I was a terrible child. I don’t mean I behaved badly – I mean I was terrible at being a child. According to nearly everyone that had a hand in raising me, I have been X going on 30 since I could speak. I’ve got about 48 hours to go, so let’s recap the promises that were made and the glory that is about to rain down on my life on November 6, 2016.
30 has been a sort of magical age for me for as long as I can remember. Somehow, every adult in my life mutually agreed that this was the age when all my dreams would come true. “When you’re 30” everything you want to happen starts happening; everything you resent will go away. 30 was my happily-ever-after.
“When you’re 30, you can wear that.” This was a frequent promise that my mother made in fitting rooms at the Monmouth Mall. Halter tops, mini-skirts, anything with sequins or rhinestones, and definitely anything with cleavage: strictly off-limits. But man, was I going to be one hot 30-year-old in my mini-skirt and rhinestone halter top. (A brilliant strategy on her part, as my mother can now tell me I am too old for these garments.)
“When you’re 30, boys will like you.” As you can imagine, my restrictions on skin-bearing clothing and my old-soul mentality made me a really hot item in middle school. And high school. And college. And my 20s. But according to everyone I have ever complained to about my loveless life for the past 18 years, when I turn 30, some magic gates will open and hordes of handsome sophisticated men who love a sassy woman will be waiting for me.
“When you’re 30, you can date.” This former promise is so convenient, because just as men get hip to me being a total catch, I will officially be allowed to date! (Sorry Dad, I may have cheated on this one a little bit. But basically, fine, you told me so and I should have just listened and could have saved a lot of heartbreak and disappointment.
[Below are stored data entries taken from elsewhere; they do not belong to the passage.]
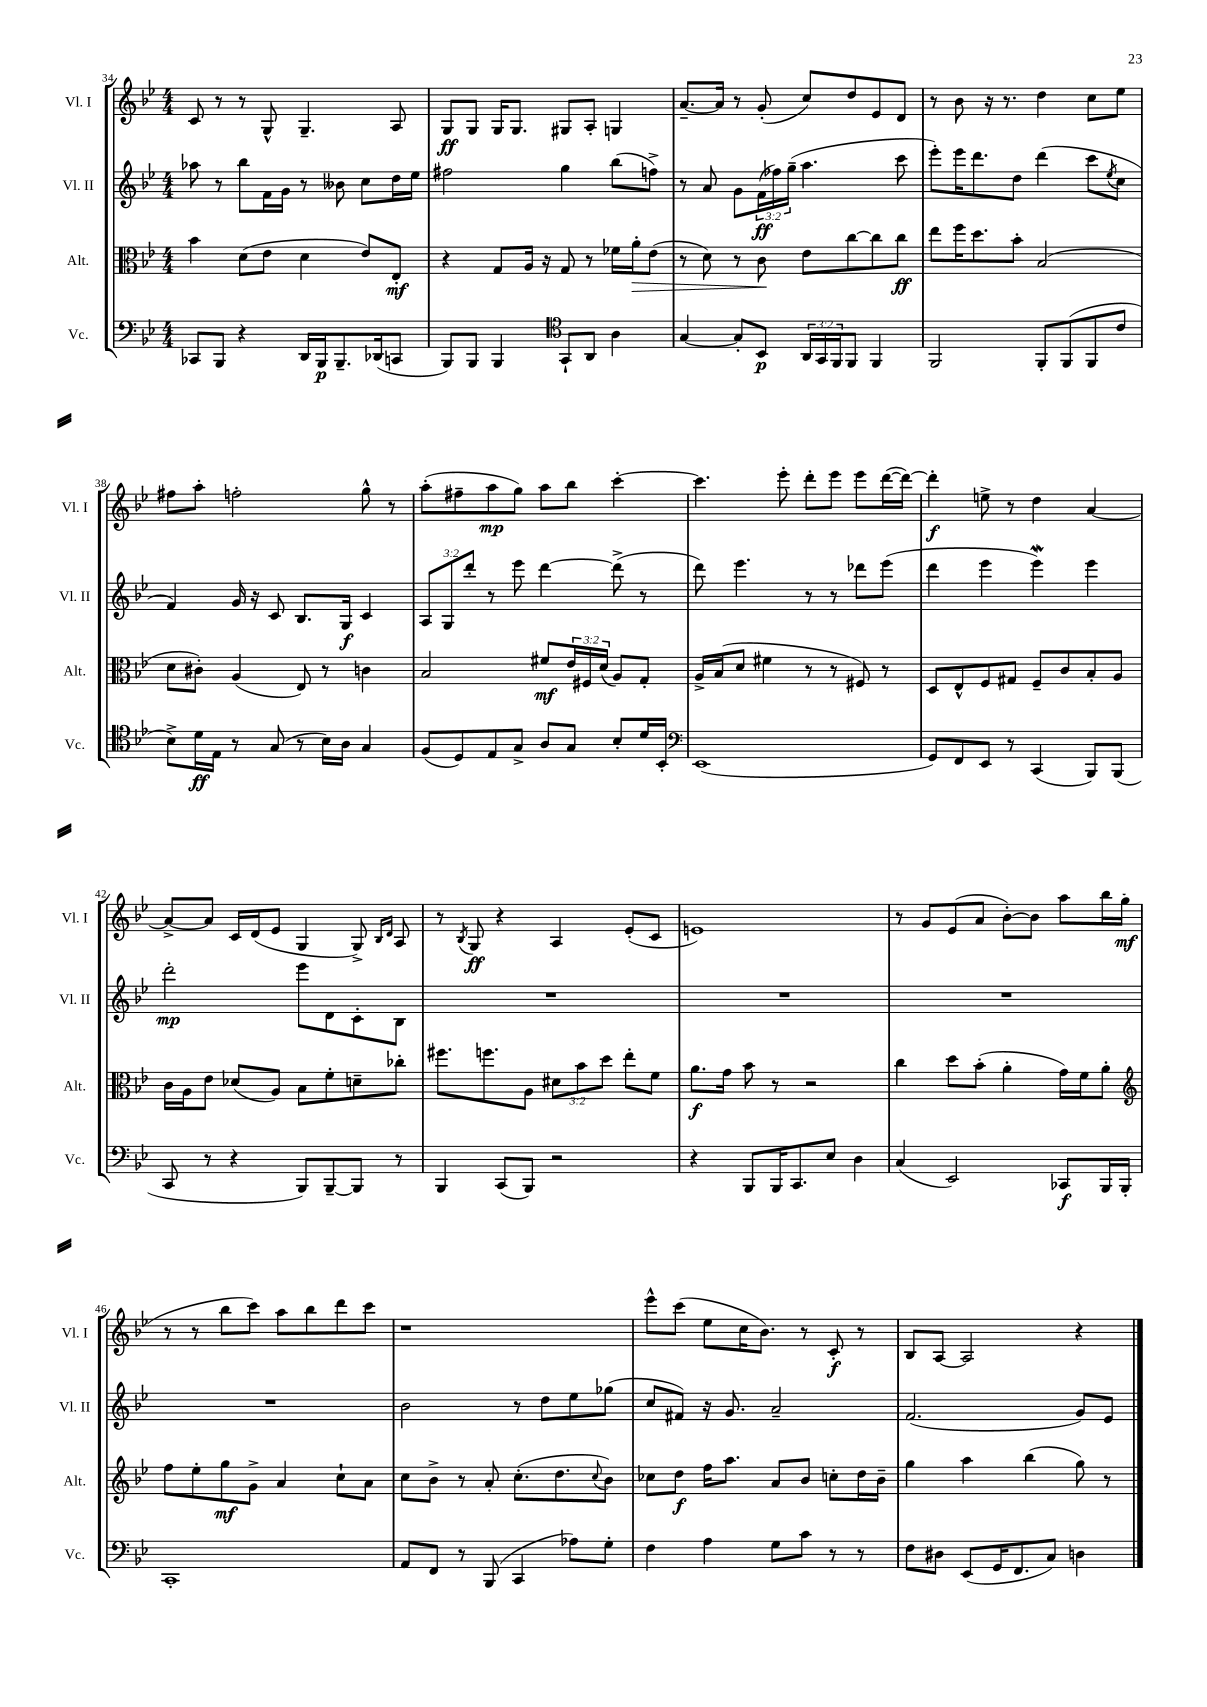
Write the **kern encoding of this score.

**kern	**kern	**kern	**kern
*staff4	*staff3	*staff2	*staff1
*clefF4	*clefC3	*clefG2	*clefG2
*k[b-e-]	*k[b-e-]	*k[b-e-]	*k[b-e-]
*M4/4	*M4/4	*M4/4	*M4/4
8CC-	4b-	8aa-	8c
8BBB-	.	8r	8r
4r	(8d	8bb-	8r
.	8e-	16f	8G^^
.	.	16g	.
16DD	4d	8r	4.G~
16BBB-	.	.	.
8.BBB-~	.	8b--	.
.	8e-)	8cc	.
(16DD-	.	.	.
8CC	8E-'	16dd	8A
.	.	16ee-	.
=	=	=	=
8BBB-)	4r	2ff#	8G
8BBB-	.	.	8G
4BBB-	8G	.	16G
.	.	.	8.G
.	16A	.	.
.	16r	.	.
*clefC4	*	*	*
8GG`	8G	4gg	8G#
8AA	8r	.	8A'
4A	16f-	(8bb-	4G
.	16a'	.	.
.	(8e-	8ff^)	.
=	=	=	=
[4G	8r	8r	[8.a~
.	8d)	8a	.
.	.	.	16a]
8G']	8r	8g	8r
8BB-	8c	(24f	(8g'
.	.	24ff-)	.
.	.	(24gg~	.
24AA	8e-	4.aa	8cc)
24GG	.	.	.
24FF	.	.	.
8FF	[8cc	.	8dd
4FF	8cc]	.	8e-
.	8cc	8ccc	8d
=	=	=	=
2FF	8ee-	8eee-')	8r
.	16ff	16eee-	8b-
.	8.dd	8.ddd	.
.	.	.	16r
.	.	.	8.r
.	8b-'	8dd	.
8FF'	(2B-	(4ddd	4dd
(8FF	.	.	.
8FF	.	8ccc	8cc
.	.	8qee-	.
8c	.	8cc	8ee-
=	=	=	=
8B-^)	8d	4f)	8ff#
16d	8c#')	.	8aa'
16E-	.	.	.
8r	(4A	16g	2ff'
.	.	16r	.
(8G	.	8c	.
8r	8E-)	8.B-	.
16B-)	8r	.	.
16A	.	16G	.
4G	4c	4c	8gg^^
.	.	.	8r
=	=	=	=
(8F	2B-	12A	(8aa'
.	.	12G	.
8D)	.	.	8ff#~
.	.	12ddd'	.
8E-	.	8r	8aa
8G^	.	8eee-	8gg)
8A	8f#	[4ddd	8aa
8G	24e-	.	8bb-
.	24F#	.	.
.	(24d	.	.
8B-'	8A)	(8ddd^]	[4ccc'
16d	8G'	8r	.
16BB-'	.	.	.
=	=	=	=
*clefF4	*	*	*
(1EE-	16A^	8ddd)	4.ccc]
.	(16B-	.	.
.	8d	4.eee-	.
.	4f#	.	.
.	.	.	8eee-'
.	8r	8r	8ddd'
.	8r	8r	8eee-
.	8F#)	8ddd-	8eee-
.	8r	(8eee-	([16ddd
.	.	.	16ddd_)
=	=	=	=
8GG)	8D	4ddd	4ddd']
8FF	8E-^^	.	.
8EE-	8F	4eee-	8ee^
8r	8G#	.	8r
(4CC	8F~	4eee-)	4dd
.	8c	.	.
8BBB-)	8B-'	4eee-	[4a
(8BBB-	8A	.	.
=	=	=	=
8CC	16c	2ddd'	8a^_
.	16A	.	.
8r	8e-	.	8a]
4r	(8d-	.	16c
.	.	.	(16d
.	8A)	.	8e-
8BBB-)	8B-	8eee-	4G
[8BBB-~	8f'	8d	.
8BBB-]	8d~	8c'	8G^)
.	.	.	16qqB-
.	.	.	16qqd
8r	8cc-'	8B-	8A
=	=	=	=
4BBB-	8.ff#	1r	8r
.	.	.	8qB-
.	.	.	8G
.	8.ff	.	.
(8CC	.	.	4r
8BBB-)	8A	.	.
2r	12d#	.	4A
.	12b-	.	.
.	12dd	.	.
.	8ee-'	.	(8e-'
.	8f	.	8c
=	=	=	=
4r	8.a	1r	1e)
.	16g	.	.
8BBB-	8b-	.	.
16BBB-	8r	.	.
8.CC	.	.	.
.	2r	.	.
8E-	.	.	.
4D	.	.	.
=	=	=	=
(4C	4cc	1r	8r
.	.	.	8g
2EE-)	8dd	.	(8e-
.	(8b-'	.	8a
.	4a'	.	[8b-')
.	.	.	8b-]
8CC-	16g)	.	8aa
.	16f	.	.
16BBB-	8a'	.	16bb-
16BBB-'	.	.	(16gg
=	=	=	=
*	*clefG2	*	*
1CC'	8ff	1r	8r
.	8ee-'	.	8r
.	8gg	.	8bb-
.	8g^	.	8ccc)
.	4a	.	8aa
.	.	.	8bb-
.	8cc`	.	8ddd
.	8a	.	8ccc
=	=	=	=
8AA	8cc	2b-	1r
8FF	8b-^	.	.
8r	8r	.	.
(8BBB-	8a'	.	.
4CC	(8.cc'	8r	.
.	.	8dd	.
.	8.dd	.	.
8A-)	.	8ee-	.
.	8qqcc	.	.
8G'	8b-)	(8gg-	.
=	=	=	=
4F	8cc-	8cc	8eee-^^
.	8dd	8f#)	(8ccc
4A	16ff	16r	8ee-
.	8.aa	8.g	.
.	.	.	16cc
.	.	.	8.b-)
8G	8a	2a~	.
8c	8b-	.	8r
8r	8cc'	.	8c'
8r	16dd	.	8r
.	16b-~	.	.
=	=	=	=
8F	4gg	(2.f	8B-
8D#	.	.	[8A
(8EE-	4aa	.	2A]
16GG	.	.	.
8.FF	.	.	.
.	(4bb-	.	.
8C)	.	.	.
4D	8gg)	8g)	4r
.	8r	8e-	.
==	==	==	==
*-	*-	*-	*-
Goddamn, my parents are prophetic.)
“When you’re 30, you’ll change your mind about not wanting kids.” Aw man, so sad to retire this one. I’m really going to miss the condescending tone of those who think they know my wants and needs and body better than I do.
“When you’re 30, it won’t matter.” Insert daily drama of middle/high school. It doesn’t.
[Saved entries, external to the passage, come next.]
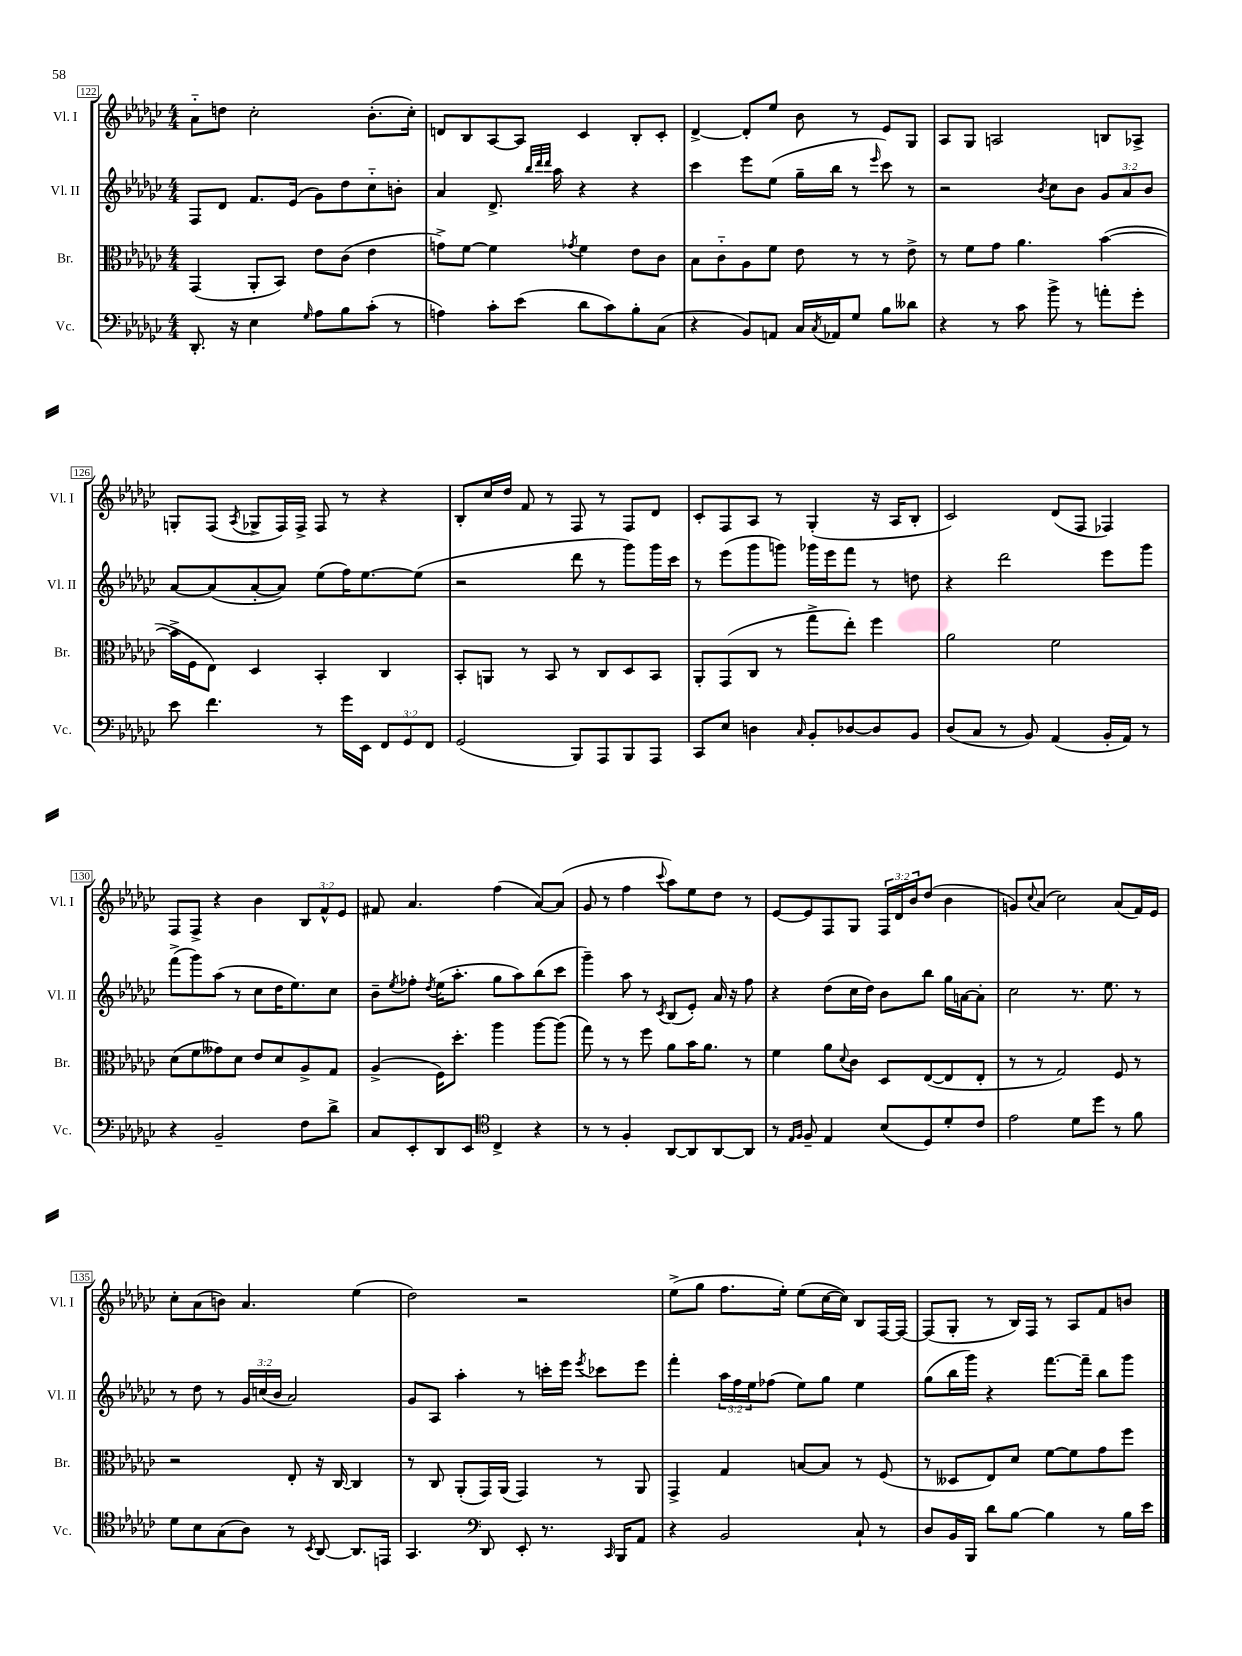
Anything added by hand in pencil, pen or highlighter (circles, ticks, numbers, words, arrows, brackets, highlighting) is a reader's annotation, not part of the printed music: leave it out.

**kern	**kern	**kern	**kern
*part4	*part3	*part2	*part1
*staff4	*staff3	*staff2	*staff1
*I"Vc.	*I"Br.	*I"Vl. II	*I"Vl. I
*I'Vc.	*I'Br.	*I'Vl. II	*I'Vl. I
*clefF4	*clefC3	*clefG2	*clefG2
*k[b-e-a-d-g-c-]	*k[b-e-a-d-g-c-]	*k[b-e-a-d-g-c-]	*k[b-e-a-d-g-c-]
*M4/4	*M4/4	*M4/4	*M4/4
=122	=122	=122	=122
8.DD-'/	(4GG-/	8F/L	8a-\L
.	.	8d-/J	8ddn\J
16r	.	.	.
4E-\	8AA-'/L	8.f/L	2cc-'\
.	8BB-/J)	.	.
.	.	(16e-/Jk	.
16qqG-/	.	.	.
8A-\L	8e-\L	8g-\L)	.
8B-\	(8c-\J	8dd-\	.
(8c-'\J	4e-\	8cc-\	(8.b-'\L
8r	.	8bn'\J	.
.	.	.	16cc-'\Jk)
=123	=123	=123	=123
4An\)	8gn^\L)	4a-/	8dn/L
.	[8f\J	.	8B-/
8c-'\L	4f\]	8.d-^/	[8A-/
(8e-\J	.	.	8A-/J]
.	.	32qqbb-/LLL	.
.	.	32qqddd-/	.
.	.	32qqddd-/JJJ	.
.	.	16aa-\	.
.	8qg-X/	.	.
8d-\L	4f\	4r	4c-/
8c-\)	.	.	.
8B-'\	8e-\L	4r	8B-'/L
(8C-\J	8c-\J	.	8c-'/J
=124	=124	=124	=124
4r	8B-\L	4ccc-\	[4d-^/
.	8c-\	.	.
8BB-/L)	8A-\	8eee-\L	8d-'/L]
8AAn/J	8f\J	(8ee-\J	8ee-/J
16C-/LL	8e-\	16gg-~\LL	8b-\
8qC-/	.	.	.
16AA-X/J	.	16bb-\JJ	.
8G-/J	8r	8r	8r
.	.	16qqeee-/	.
8B-\L	8r	8ccc-\)	8e-/L
8d--X\J	8e-^\	8r	8G-/J
=125	=125	=125	=125
4r	8r	2r	8A-/L
.	8f\L	.	8G-/J
8r	8g-\J	.	2An/
8c-\	4.a-\	.	.
.	.	8qb-/	.
8b-^\	.	8cc-\L	.
8r	.	8b-\J	.
8an'\L	([4b-\	12g-/L	8Bn/L
.	.	12a-/	.
8g-'\J	.	.	8A-X^/J
.	.	12b-/J	.
!!LO:LB:g=z
=126	=126	=126	=126
8e-\	16b-^\LL]	[8a-/L	8Gn'/L
.	16F\J	.	.
4.f\	8E-\J)	(8a-/]	(8F/J
.	.	.	8qA-/
.	4D-/	[8a-'/	8G-X^/L
.	.	8a-/J])	16F/L)
.	.	.	16F^/JJ
8r	4BB-'/	(8ee-\L	8F/
16g-\LL	.	16ff\K)	8r
16EE-\JJ	.	[8.ee-\	.
12FF/L	4C-/	.	4r
12GG-/	.	.	.
.	.	(8ee-\J]	.
12FF/J	.	.	.
=127	=127	=127	=127
(2GG-/	8BB-'/L	2r	8B-'/L
.	8AAn/J	.	16cc-/L
.	.	.	16dd-/JJ
.	8r	.	8f/
.	8BB-/	.	8r
8BBB-/L)	8r	8ddd-\	8F/
8AAA-/	8C-/L	8r	8r
8BBB-/	8D-/	8ggg-\L)	8F/L
8AAA-/J	8BB-/J	16ggg-\L	8d-/J
.	.	16ccc-\JJ	.
=128	=128	=128	=128
8CC-/L	8AA-'/L	8r	8c-'/L
8E-/J	(8GG-/	(8eee-\L	8F/
4Dn\	8C-/J	8ggg-\	8A-/J
.	8r	8gggn\J)	8r
16qqC-/	.	.	.
8BB-'/L	8gg-^\L	16ggg-X\LL	(4G-'/
.	.	16eee-\J	.
[8D-X/	8ee-'\J)	8fff\J	.
8D-/]	4ff\	8r	16r
.	.	.	16A-/KL
8BB-/J	.	8ddn\	8B-'/J
=129	=129	=129	=129
(8D-/L	2a-\	4r	2c-/)
8C-/J	.	.	.
8r	.	2ddd-\	.
8BB-/)	.	.	.
(4AA-/	2f\	.	(8d-/L
.	.	.	8F/J
16BB-'/LL	.	8eee-\L	4F-X/)
16AA-/JJ)	.	.	.
8r	.	8ggg-\J	.
!!LO:LB:g=z
=130	=130	=130	=130
4r	(8d-\L	(8fff^\L	8F/L
.	8f\	8ggg-\)	8F^/J
2BB-~/	8g--X\)	(8aa-\J	4r
.	8d-\J	8r	.
.	8e-/L	8cc-\L	4b-\
.	8d-/	16dd-\K	.
.	.	8.ee-\)	.
8F\L	8A-^/	.	12B-/L
.	.	.	12f^^/
8d-^\J	8G-/J	8cc-\J	.
.	.	.	12e-/J
=131	=131	=131	=131
8C-/L	(4A-^/	8b-~\L	8f#X/
.	.	8qee-/	.
8EE-'/	.	8ff-X'\J	4.a-/
.	.	8qdd-/	.
8DD-/	16F\KL)	(16ee-\KL	.
.	8.dd-'\J	8.aa-'\J	.
8EE-/J	.	.	.
*clefC4	*	*	*
4C-^/	4aa-\	8gg-\L	(4ff\
.	.	8aa-\)	.
4r	[8aa-\L	(8bb-\	[8a-/L)
.	(8aa-\J]	8ccc-\J	(8a-/J]
=132	=132	=132	=132
8r	8gg-\)	4ggg-~\)	8g-/
8r	8r	.	8r
4F'/	8r	8aa-\	4ff\
.	8ff\	8r	.
.	.	8qc-/	8qqccc-/
[8AA-/L	8a-\L	(8B-/L	8aa-\L)
8AA-/]	16b-\K	8e-'/J)	8ee-\
.	8.a-\J	.	.
[8AA-/	.	16a-/	8dd-\J
.	.	16r	.
8AA-/J]	8r	8ff\	8r
=133	=133	=133	=133
8r	4f\	4r	[8e-/L
16qqE-/LL	.	.	.
16qqF/JJ	.	.	.
8F~/	.	.	8e-/]
4E-/	8a-\L	(8dd-\L	8F/
.	8qqd-/	.	.
.	8c-\J	16cc-\L	8G-/J
.	.	16dd-\JJ)	.
(8B-/L	8D-/L	8b-\L	24F/LL
.	.	.	24d-/
.	.	.	24b-/J
8D-/)	([8E-/	8bb-\J	(8dd-/J
8d-'/	8E-/]	16gg-\LL	4b-\
.	.	[16an\J	.
8c-/J	8E-'/J	8a'\J]	.
=134	=134	=134	=134
2e-\	8r	2cc-\	8gn/L)
.	.	.	8qqcc-/
.	8r	.	(8a-/J
.	2G-/)	.	2cc-\)
8d-\L	.	8.r	.
8dd-\J	.	.	.
.	.	8.ee-\	.
8r	8F/	.	(8a-/L
8f\	8r	8r	16f/L)
.	.	.	16e-/JJ
!!LO:LB:g=z
=135	=135	=135	=135
8d-\L	2r	8r	8cc-'\L
8B-\	.	8dd-\	(8a-\
(8G-\	.	8r	8bn\J)
8A-\J)	.	24g-/LL	4.a-/
.	.	(24ccn/	.
.	.	24b-/JJ	.
8r	8E-'/	2a-/)	.
8qBB-/	.	.	.
[8AA-/	16r	.	.
.	[16C-/	.	.
8.AA-/L]	4C-/]	.	(4ee-\
16EEn/Jk	.	.	.
=136	=136	=136	=136
4.GG-/	8r	8g-/L	2dd-\)
.	8C-/	8A-/J	.
.	(8AA-'/L	4aa-'\	.
*clefF4	*	*	*
8DD-/	16GG-/L)	.	.
.	(16AA-/JJ	.	.
8EE-'/	4GG-/)	8r	2r
8.r	.	16cccn'\LL	.
.	.	16eee-\JJ	.
.	.	8qeee-/	.
.	8r	8ccc-X\L	.
16qqCC-/	.	.	.
16BBB-/KL	.	.	.
8AA-/J	8AA-/	8eee-\J	.
=137	=137	=137	=137
4r	4GG-^/	4fff'\	(8ee-^\L
.	.	.	8gg-\J
2BB-/	4G-/	24aa-\LL	8.ff\L
.	.	24ff\	.
.	.	24ee-\J	.
.	.	(8ff-X\J	.
.	.	.	16ee-'\Jk)
.	[8Bn/L	8ee-\L)	(8ee-\L
.	8B/J]	8gg-\J	[16cc-\L
.	.	.	16cc-\JJ])
8C-`/	8r	4ee-\	8B-/L
8r	(8F/	.	[16F/L
.	.	.	16F/JJ_
=138	=138	=138	=138
8D-/L	8r	(8gg-\L	(8F/L]
16BB-/L	8D--X/L	16bb-\L	8G-'/J
16BBB-/JJ	.	16ggg-\JJ)	.
8d-\L	8E-/)	4r	8r
[8B-\J	8d-/J	.	16B-/LL)
.	.	.	16F/JJ
4B-\]	[8f\L	[8.fff\L	8r
.	8f\]	.	8A-/L
.	.	16fff~\Jk]	.
8r	8g-\	8bb-\L	8f/
16B-\LL	8ff\J	8ggg-\J	8bn/J
16e-\JJ	.	.	.
==	==	==	==
*-	*-	*-	*-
“When you’re 30, you can tell me if you still think it’s cool to go to a concert with your Dad.” My father and I may have gone to see Celine Dion in concert at least 4 times. What? It was the 90s, and she was all the rage. I was about 9, so I my sarcasm-detection was not as finely honed as it is today, but I think my father may have been suggesting that by age 30 I would not think it was cool to hang out with him at a concert. And this may mark the only time in 30 years that my father has ever been so wrong, because to this day, there’s nothing I love better than listening to live music or catching a show with my Dad.
I wanted a lot from life at an early age. I wanted freedom (could I live in an apartment in the backyard?) and wild adventures and epic love (like Buffy and Angel). I wanted city life. I wanted to see the world. I wanted to swallow up every book I could get my hands on. I wanted good food – gourmet food. I wanted to make a difference. I wanted and wanted and wanted.
And now I’m 30. And I now have it: the life I always wanted.